Salò e non solo. Sui nuovi presidenti Violante detta la linea ai suoi: «Giudichiamoli dai fatti»
Non è stata una di quelle telefonate che, come raccontava lo slogan di un vecchio ma indimenticato spot, «allunga la vita» ma di certo concorre a svelenire i rapporti politici, riportandoli sui binari del reciproco rispetto. Parliamo della chiamata fatta ieri da Luciano Violante a Ignazio La Russa per ringraziarlo della citazione del discorso con cui l’ex-magistrato s’insediò – correva l’anno 1996 – sul più alto scranno di Montecitorio. Un discorso rimasto negli annali della politica e oggi ancor più attuale di quando fu pronunziato. Soprattutto coraggioso, dal momento che Violante aveva osato portare del sancta sanctorum della democrazia nientemeno che le ragioni dei «vinti».
Il discorso del ’96
Vale la pena di riportare per intero il passaggio cui La Russa si è riferito pur senza esplicitarlo. «Mi chiedo – aveva detto il neopresidente della Camera – se l’Italia di oggi non debba cominciare a riflettere sui vinti di ieri. Non perché avessero ragione o perché bisogna sposare per convenienze non ben decifrabili, una sorta di inaccettabile parificazione tra le parti, bensì perché occorre sforzarsi di capire, senza revisionismi falsificanti, i motivi per i quali migliaia di ragazzi e soprattutto ragazze, quando tutto era perduto, si schierarono dalla parte di Salò e non dalla parte dei diritti e della libertà».

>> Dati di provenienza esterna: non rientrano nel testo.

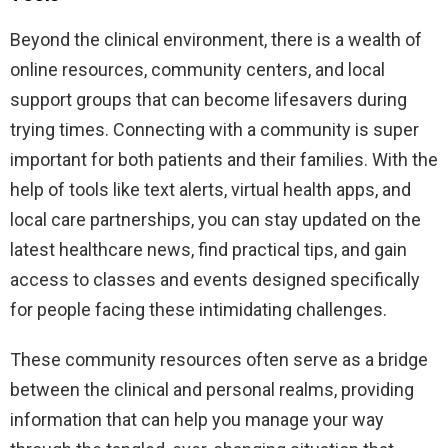
Beyond the clinical environment, there is a wealth of
online resources, community centers, and local
support groups that can become lifesavers during
trying times. Connecting with a community is super
important for both patients and their families. With the
help of tools like text alerts, virtual health apps, and
local care partnerships, you can stay updated on the
latest healthcare news, find practical tips, and gain
access to classes and events designed specifically
for people facing these intimidating challenges.
These community resources often serve as a bridge
between the clinical and personal realms, providing
information that can help you manage your way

Violante intervistato dalla Stampa
Parole che alla luce dell’antifascismo isterico che si andato affermando negli anni nessuno oggi pronuncerebbe. Ma che in qualche modo riemergono grazie all’intervento di La Russa e, soprattutto, alla telefonata di Violante. «Forse restano ancora attuali – dice lo stesso ex-presidente in un’intervista alla Stampa – perché non c’è ancora, nella misura necessaria, rispetto politico tra le parti contrapposte». Vero, lo riscontriamo ancora oggi nei tanti astiosi commenti che hanno preceduto e seguito l’elezione dei due nuovi presidenti di Camera e Senato. Violante, al contrario, invita a giudicare il loro operato dai fatti. E conclude: «Non dobbiamo fermarci alle etichette».